When I say a professional looking binder, I'm not talking about a cheap 3 ring binder like you carried around in secondary school or the one that was distributed at Sade weds Tobi. Invest in a leather binder that looks first class. Also, don't use an IPad or electronic tablet to take notes unless you're applying for a programmer or other IT position.


The other nice thing about having a professional binder on your lap is you can use it as a cheat sheet if you're nervous. Prior to your interview you should have a few key phrases written down to help you if you get stuck and your short list of appropriate questions to ask them.


Lastly, you can keep handy your your professional references and copies of your resume/CV in case they ask you for them.
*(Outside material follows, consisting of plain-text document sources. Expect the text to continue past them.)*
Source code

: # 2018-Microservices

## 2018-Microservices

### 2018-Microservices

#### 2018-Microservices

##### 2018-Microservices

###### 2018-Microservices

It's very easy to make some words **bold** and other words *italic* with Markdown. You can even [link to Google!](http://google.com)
If a hiring manager asks you for your professional references during your interview, this is definitely a buying signal.


9. Pursue the job even if your interview is going badly


You might be enduring an awful interview experience quietly thinking to yourself, this is the last place I'd ever want to work...get me out of here!


Best advice I can give you is be professional and finish what you started to the best of your ability. No one has a gun to your head to take this job. You're in the driver's seat because you can always withdraw from the process or turn down an offer.


As a general rule, wait until you have all the facts before making your final judgment about an individual or a company.


You never know who you are going to meet or how a total stranger might positively affect your career downstream. Leave people with a positive impression of you. It could pay dividends in the future.


10. Your interview is not over until the firm is no longer in sight.


This is pertaining to conduct and behavior. I've known hiring managers to watch candidates from their office window as they exit the building and get into their car. People can do some pretty outrageous things like spitting, lighting up a cigarette, changing clothing, yapping on their phones for 20 minutes while leaning on their car and other things you would not believe.


So, stay in professional mode until you are out of sight. Also, you may also be observed arriving for your interview. Be very aware.


11. Arrive 15 minutes early...but no sooner


Obviously you never want to be late for your interview; however, did you know that arriving too early could be annoying to employers? Their reaction could be something along the lines of ‘I mean, you don’t have the job yet, what audacity?!’ So be discerning in your punctuality.


12. Promptly send a thank you note after your interview


This is a MUST on your job interview etiquette list. Not only is this a common courtesy, but it also keeps your name in front of the mind of those who interviewed you.